Items from a dataset:
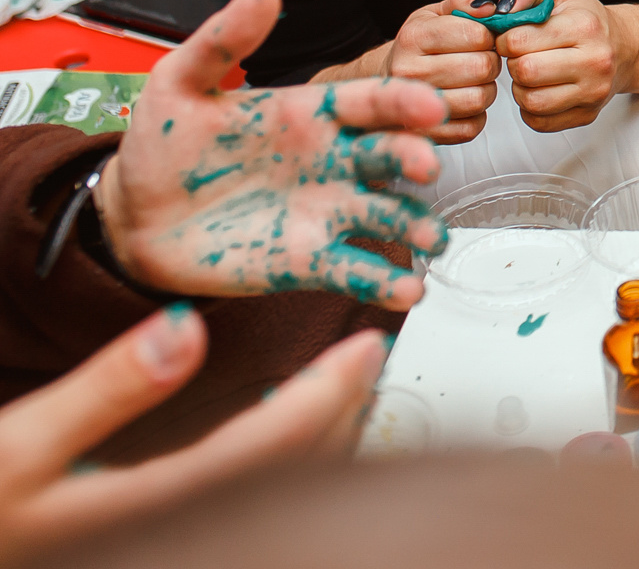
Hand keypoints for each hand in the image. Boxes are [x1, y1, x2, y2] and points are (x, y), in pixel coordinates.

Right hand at [0, 305, 385, 564]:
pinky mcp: (169, 543)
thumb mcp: (18, 446)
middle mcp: (185, 531)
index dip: (331, 390)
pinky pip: (254, 506)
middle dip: (344, 409)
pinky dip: (289, 465)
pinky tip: (286, 437)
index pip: (275, 446)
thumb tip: (185, 329)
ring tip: (345, 386)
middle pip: (297, 475)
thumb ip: (107, 389)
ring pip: (284, 496)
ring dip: (325, 439)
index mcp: (157, 509)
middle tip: (369, 354)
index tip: (366, 343)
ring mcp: (185, 544)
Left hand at [96, 0, 447, 309]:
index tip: (429, 104)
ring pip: (387, 215)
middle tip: (426, 165)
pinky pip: (358, 271)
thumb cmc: (162, 145)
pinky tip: (407, 290)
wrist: (135, 219)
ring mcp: (327, 212)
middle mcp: (332, 161)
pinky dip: (386, 282)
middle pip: (389, 155)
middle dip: (415, 158)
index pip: (370, 100)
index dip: (402, 100)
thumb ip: (224, 42)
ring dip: (415, 226)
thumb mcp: (180, 83)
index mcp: (312, 114)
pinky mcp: (312, 262)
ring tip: (431, 240)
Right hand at [382, 0, 503, 142]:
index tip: (480, 39)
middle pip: (481, 68)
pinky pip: (472, 127)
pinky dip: (476, 116)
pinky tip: (463, 102)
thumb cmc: (420, 47)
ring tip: (471, 82)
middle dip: (489, 63)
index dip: (488, 36)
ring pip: (480, 98)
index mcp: (413, 37)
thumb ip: (465, 2)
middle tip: (479, 62)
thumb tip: (491, 9)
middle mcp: (409, 72)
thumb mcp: (436, 14)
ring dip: (485, 90)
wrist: (389, 84)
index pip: (476, 35)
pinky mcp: (426, 134)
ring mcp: (414, 106)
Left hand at [488, 0, 619, 133]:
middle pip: (525, 72)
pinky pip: (540, 122)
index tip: (514, 36)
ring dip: (520, 88)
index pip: (519, 40)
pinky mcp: (588, 114)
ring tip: (531, 73)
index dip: (505, 38)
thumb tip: (500, 9)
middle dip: (514, 63)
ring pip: (531, 102)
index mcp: (584, 27)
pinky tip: (540, 90)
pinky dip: (530, 109)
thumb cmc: (586, 19)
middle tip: (521, 56)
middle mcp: (595, 61)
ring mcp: (594, 92)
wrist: (625, 47)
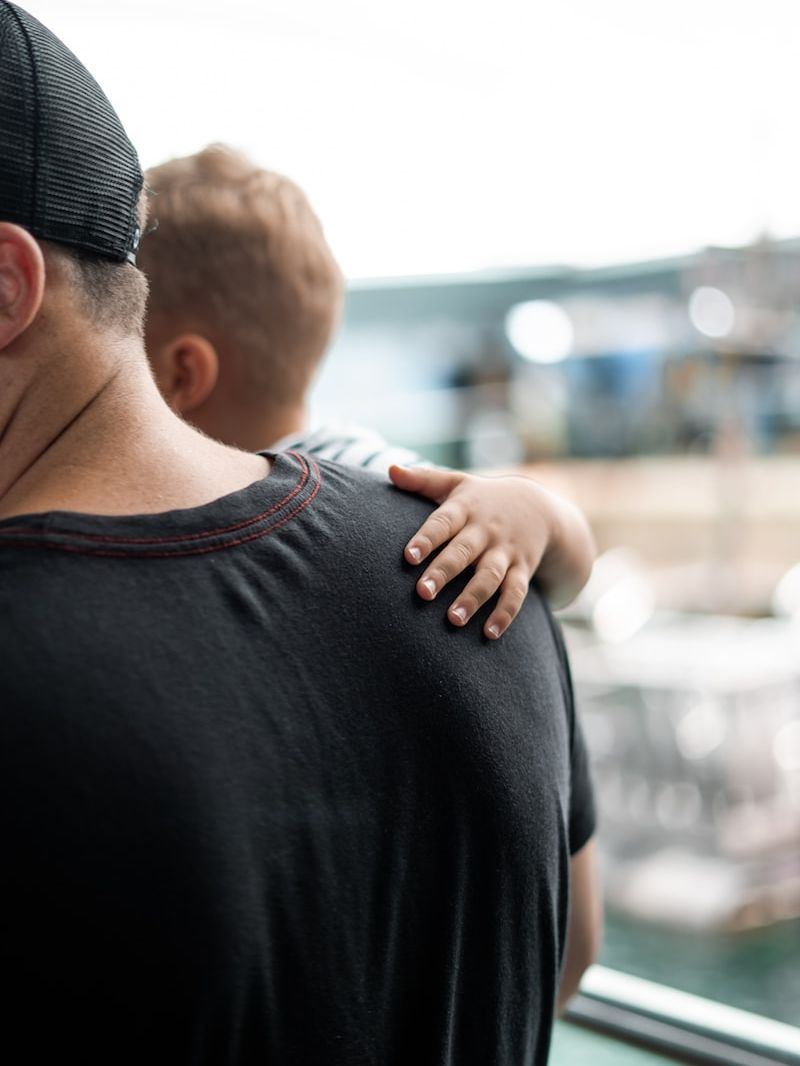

▸ **Task instructions**
Of the lines above, count those containing the word "thumb", and give the number by itself.

▸ **Finished exercise**
12